#### What to work on
Go through the entries below and report how many lines contain the string "manager". Nothing but the number is wanted.

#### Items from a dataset

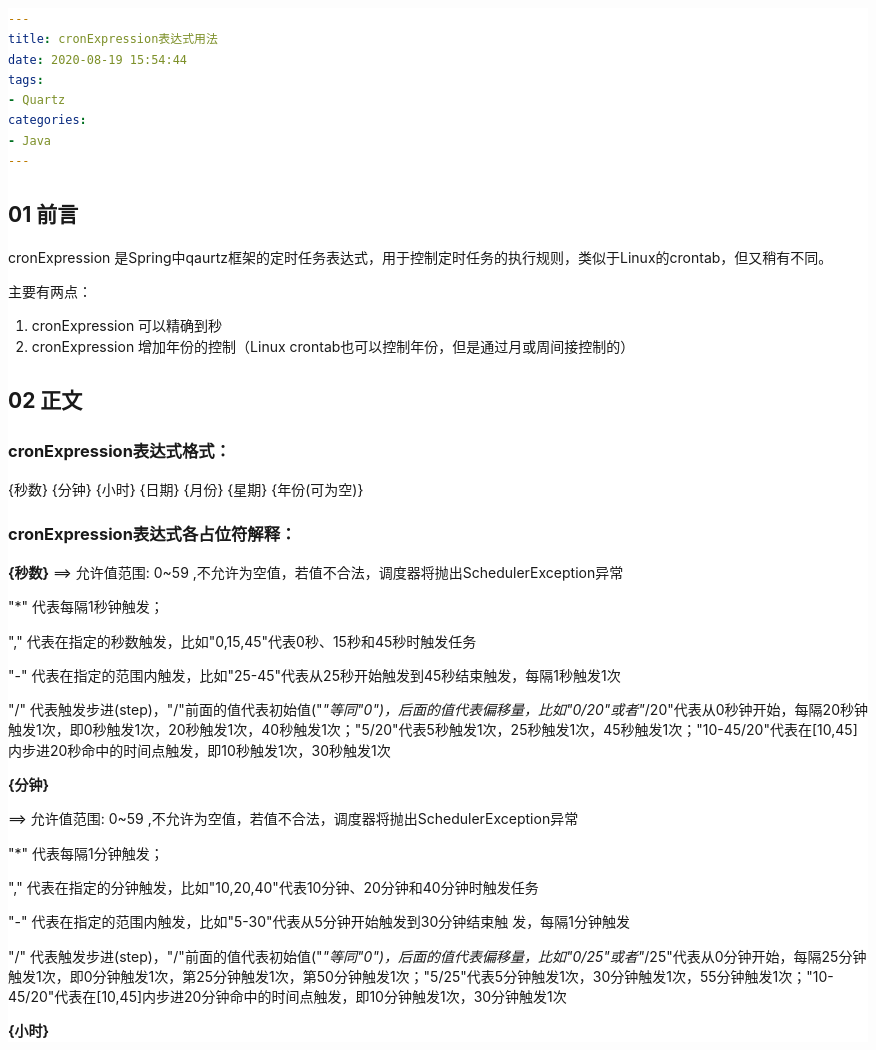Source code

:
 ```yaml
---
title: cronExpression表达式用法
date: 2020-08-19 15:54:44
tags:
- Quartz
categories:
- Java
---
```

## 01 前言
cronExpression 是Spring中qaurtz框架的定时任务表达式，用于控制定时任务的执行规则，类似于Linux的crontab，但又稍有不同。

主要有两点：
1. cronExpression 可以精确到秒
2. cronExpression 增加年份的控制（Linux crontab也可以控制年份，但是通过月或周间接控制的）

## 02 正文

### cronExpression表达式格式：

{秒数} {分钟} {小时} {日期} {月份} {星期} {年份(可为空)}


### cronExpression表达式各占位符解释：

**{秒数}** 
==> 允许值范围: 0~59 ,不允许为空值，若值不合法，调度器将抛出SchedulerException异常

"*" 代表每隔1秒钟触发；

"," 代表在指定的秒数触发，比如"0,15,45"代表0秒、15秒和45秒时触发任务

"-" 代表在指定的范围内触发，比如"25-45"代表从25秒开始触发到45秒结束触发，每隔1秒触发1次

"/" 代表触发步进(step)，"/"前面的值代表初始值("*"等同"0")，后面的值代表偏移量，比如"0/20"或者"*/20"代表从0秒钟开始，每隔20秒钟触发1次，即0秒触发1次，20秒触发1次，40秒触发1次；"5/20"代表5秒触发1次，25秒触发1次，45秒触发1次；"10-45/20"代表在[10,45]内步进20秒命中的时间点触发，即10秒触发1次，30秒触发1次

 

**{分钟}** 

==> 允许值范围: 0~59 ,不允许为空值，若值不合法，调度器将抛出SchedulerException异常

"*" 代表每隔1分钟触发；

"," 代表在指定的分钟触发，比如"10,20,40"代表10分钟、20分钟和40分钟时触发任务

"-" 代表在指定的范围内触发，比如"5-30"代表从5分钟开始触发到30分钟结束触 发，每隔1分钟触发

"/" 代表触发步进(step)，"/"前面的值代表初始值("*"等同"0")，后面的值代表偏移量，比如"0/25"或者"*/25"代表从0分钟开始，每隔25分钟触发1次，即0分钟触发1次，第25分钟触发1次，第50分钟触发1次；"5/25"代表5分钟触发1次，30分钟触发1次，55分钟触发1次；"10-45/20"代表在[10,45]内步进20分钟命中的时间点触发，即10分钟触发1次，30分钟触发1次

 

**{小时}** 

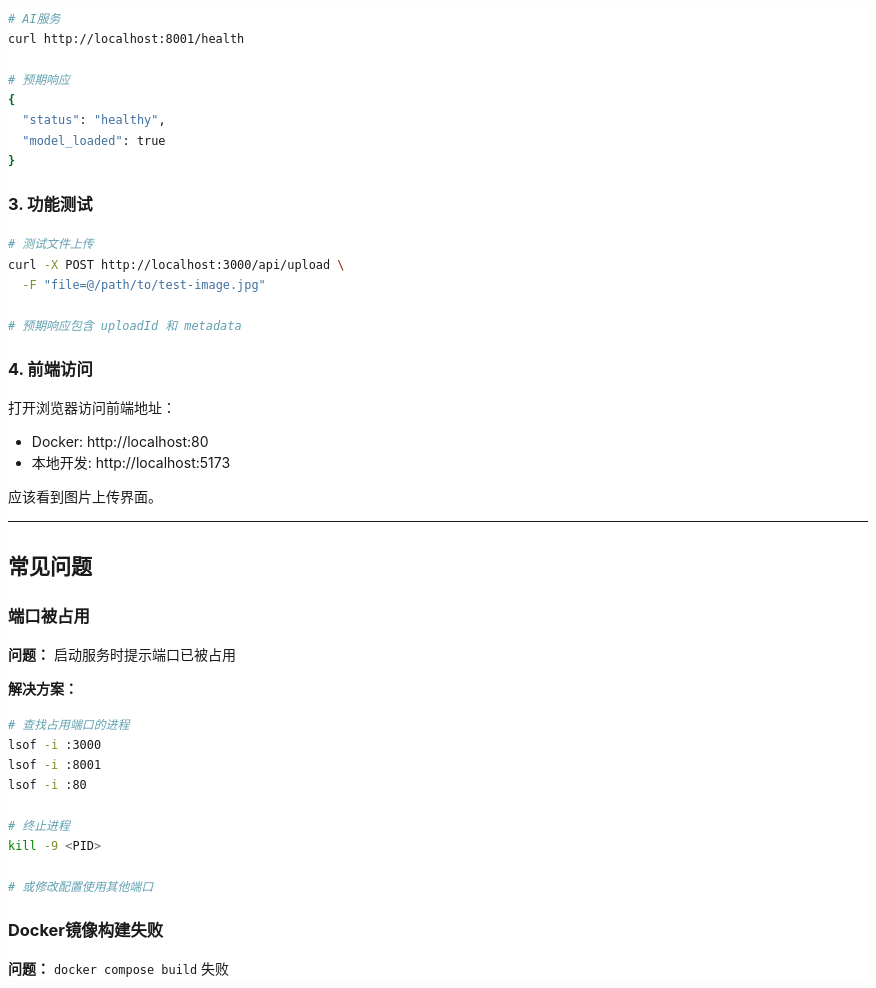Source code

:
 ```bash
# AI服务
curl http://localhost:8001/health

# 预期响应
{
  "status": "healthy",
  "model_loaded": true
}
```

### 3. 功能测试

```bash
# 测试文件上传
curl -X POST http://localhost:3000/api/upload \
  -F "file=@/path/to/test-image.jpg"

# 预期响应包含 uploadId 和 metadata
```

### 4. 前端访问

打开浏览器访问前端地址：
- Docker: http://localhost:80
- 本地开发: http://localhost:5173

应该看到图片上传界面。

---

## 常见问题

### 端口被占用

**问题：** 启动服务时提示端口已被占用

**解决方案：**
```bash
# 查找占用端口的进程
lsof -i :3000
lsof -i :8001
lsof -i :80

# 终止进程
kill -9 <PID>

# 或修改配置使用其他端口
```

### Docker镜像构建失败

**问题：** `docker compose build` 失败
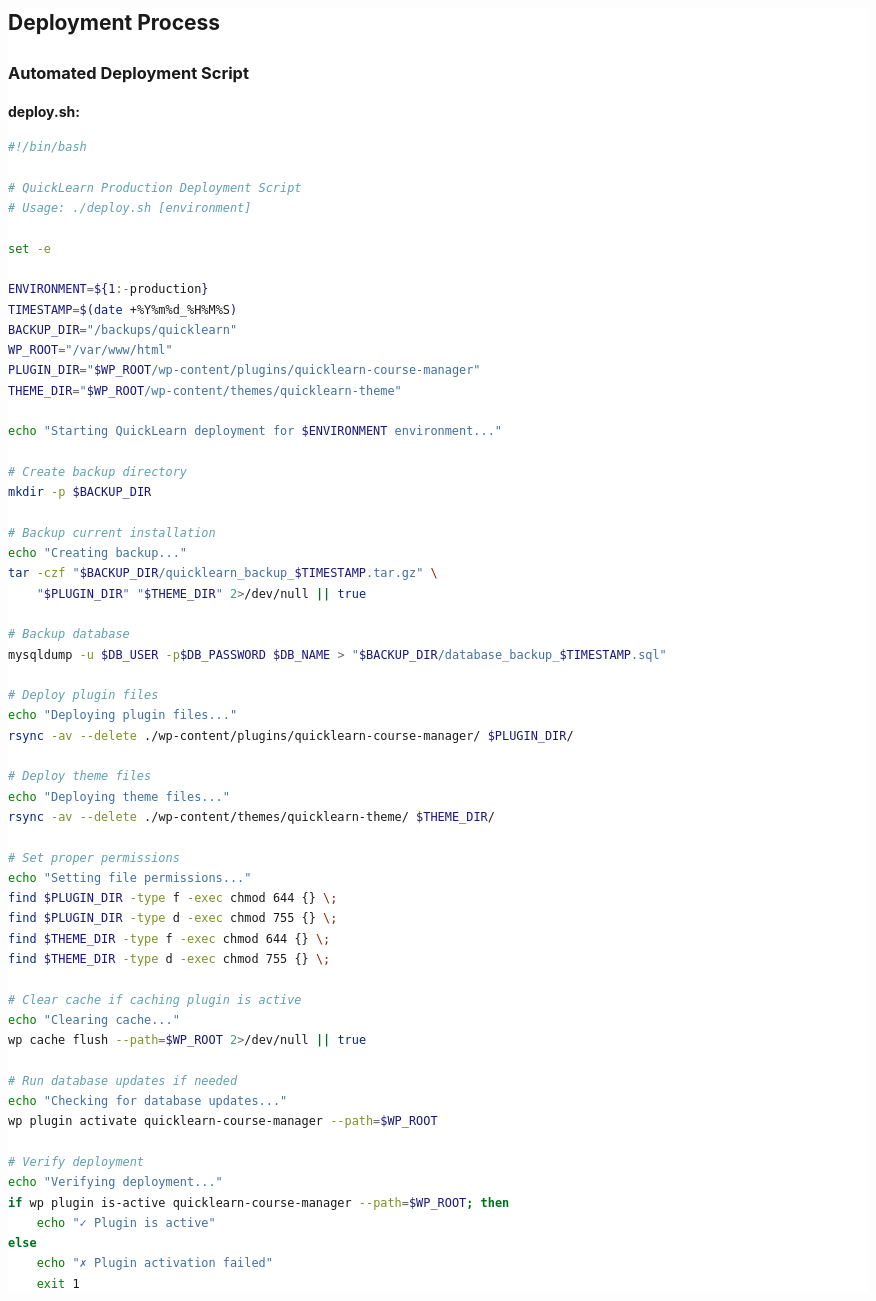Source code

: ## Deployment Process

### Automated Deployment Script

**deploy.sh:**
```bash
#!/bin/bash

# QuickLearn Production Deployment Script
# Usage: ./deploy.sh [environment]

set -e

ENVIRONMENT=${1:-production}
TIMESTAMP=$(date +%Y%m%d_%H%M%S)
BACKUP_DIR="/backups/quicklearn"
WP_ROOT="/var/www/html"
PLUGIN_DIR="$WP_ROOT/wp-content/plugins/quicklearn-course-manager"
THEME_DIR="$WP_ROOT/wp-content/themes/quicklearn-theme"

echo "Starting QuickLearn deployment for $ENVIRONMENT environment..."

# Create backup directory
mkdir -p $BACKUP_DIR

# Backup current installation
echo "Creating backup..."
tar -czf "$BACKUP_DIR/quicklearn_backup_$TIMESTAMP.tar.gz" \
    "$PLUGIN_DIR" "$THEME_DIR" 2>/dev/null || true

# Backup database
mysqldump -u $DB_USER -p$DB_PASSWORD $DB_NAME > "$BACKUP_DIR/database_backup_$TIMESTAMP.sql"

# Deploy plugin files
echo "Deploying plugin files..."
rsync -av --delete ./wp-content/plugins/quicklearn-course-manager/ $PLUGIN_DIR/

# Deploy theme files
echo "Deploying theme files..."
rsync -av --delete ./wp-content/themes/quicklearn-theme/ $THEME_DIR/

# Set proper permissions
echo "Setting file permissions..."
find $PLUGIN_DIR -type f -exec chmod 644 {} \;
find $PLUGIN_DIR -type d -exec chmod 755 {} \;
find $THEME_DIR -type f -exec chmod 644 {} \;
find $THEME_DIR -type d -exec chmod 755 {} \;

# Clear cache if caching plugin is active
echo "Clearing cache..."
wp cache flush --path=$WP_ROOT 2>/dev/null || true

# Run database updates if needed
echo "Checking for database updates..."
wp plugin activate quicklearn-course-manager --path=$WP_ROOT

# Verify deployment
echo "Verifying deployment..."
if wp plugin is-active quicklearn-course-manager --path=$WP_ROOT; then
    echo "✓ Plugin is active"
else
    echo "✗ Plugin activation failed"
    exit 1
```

#### Task answer
4